Burcin sah sich in an der Pädagogischen Akademie in verschiedensten Bereichen durch das Infragestellen ihrer Kompetenzen diskriminiert und reagierte auf diese Empfindungen mit Rückzug und der Ausbildung einer Misstrauenshaltung ÖsterreicherInnen gegenüber.
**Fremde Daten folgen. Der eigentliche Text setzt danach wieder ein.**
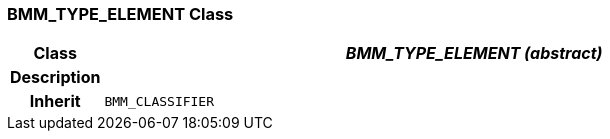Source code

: === BMM_TYPE_ELEMENT Class

[cols="^1,3,5"]
|===
h|*Class*
2+^h|*_BMM_TYPE_ELEMENT (abstract)_*

h|*Description*
2+a|

h|*Inherit*
2+|`BMM_CLASSIFIER`

|===
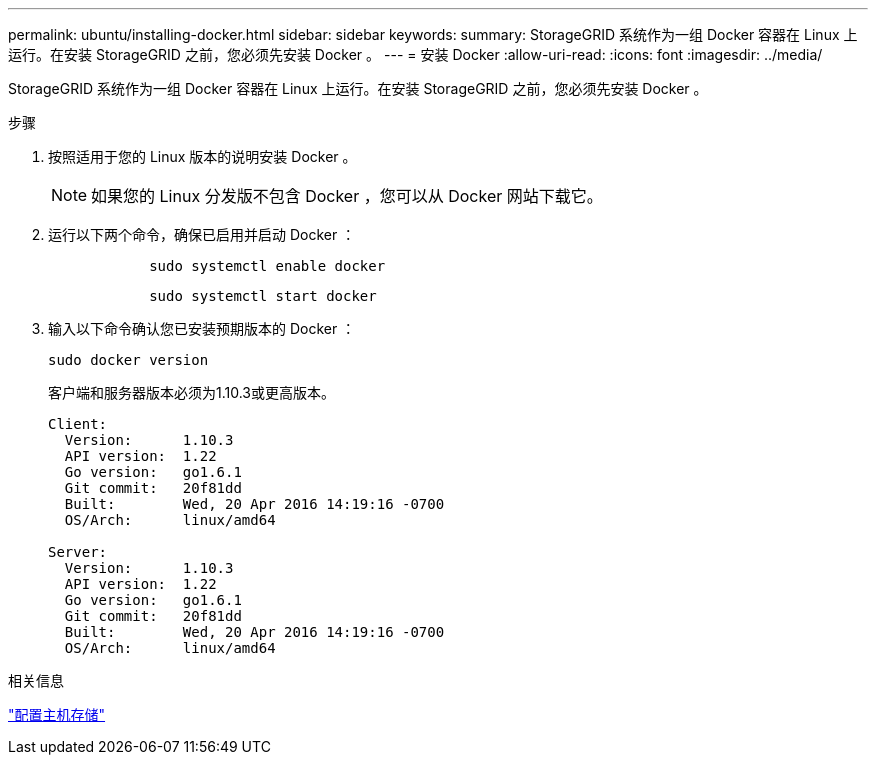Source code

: ---
permalink: ubuntu/installing-docker.html 
sidebar: sidebar 
keywords:  
summary: StorageGRID 系统作为一组 Docker 容器在 Linux 上运行。在安装 StorageGRID 之前，您必须先安装 Docker 。 
---
= 安装 Docker
:allow-uri-read: 
:icons: font
:imagesdir: ../media/


[role="lead"]
StorageGRID 系统作为一组 Docker 容器在 Linux 上运行。在安装 StorageGRID 之前，您必须先安装 Docker 。

.步骤
. 按照适用于您的 Linux 版本的说明安装 Docker 。
+

NOTE: 如果您的 Linux 分发版不包含 Docker ，您可以从 Docker 网站下载它。

. 运行以下两个命令，确保已启用并启动 Docker ：
+
[listing]
----

            sudo systemctl enable docker
----
+
[listing]
----

            sudo systemctl start docker
----
. 输入以下命令确认您已安装预期版本的 Docker ：
+
[listing]
----
sudo docker version
----
+
客户端和服务器版本必须为1.10.3或更高版本。

+
[listing]
----
Client:
  Version:      1.10.3
  API version:  1.22
  Go version:   go1.6.1
  Git commit:   20f81dd
  Built:        Wed, 20 Apr 2016 14:19:16 -0700
  OS/Arch:      linux/amd64

Server:
  Version:      1.10.3
  API version:  1.22
  Go version:   go1.6.1
  Git commit:   20f81dd
  Built:        Wed, 20 Apr 2016 14:19:16 -0700
  OS/Arch:      linux/amd64
----


.相关信息
link:configuring-host-storage.html["配置主机存储"]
Die beiden Fälle, in denen Diskriminierungserfahrungen beschrieben werden können als „Diskriminierung durch Anzweifeln der kognitiven Kompetenzen“ beschrieben werden. Die beiden Interviewpartnerinnen zeigen jedoch ein unterschiedliches Reaktionsmuster auf diese Diskriminierungen. Während Dilara komplett verunsichert wird und sich aus der für sie enorm belastenden Situation durch „Teilverweigerung“

(sprich nicht in den Unterricht zu gehen) rettet ohne wütend zu werden, erzeugen die Diskriminierungserfahrungen bei Burcin sehr wohl Wut und Ablehnung, aber kein Verweigerungsverhalten. Sie nimmt den „Kampf“ auf und schließt die Pädagogische Akademie erfolgreich ab. Trotzdem wird klar, dass sie an den empfundenen Diskriminierungen schwer leidet, was ihre Erzählungen über Details, die auch nach Jahren noch immer präsent sind, belegen.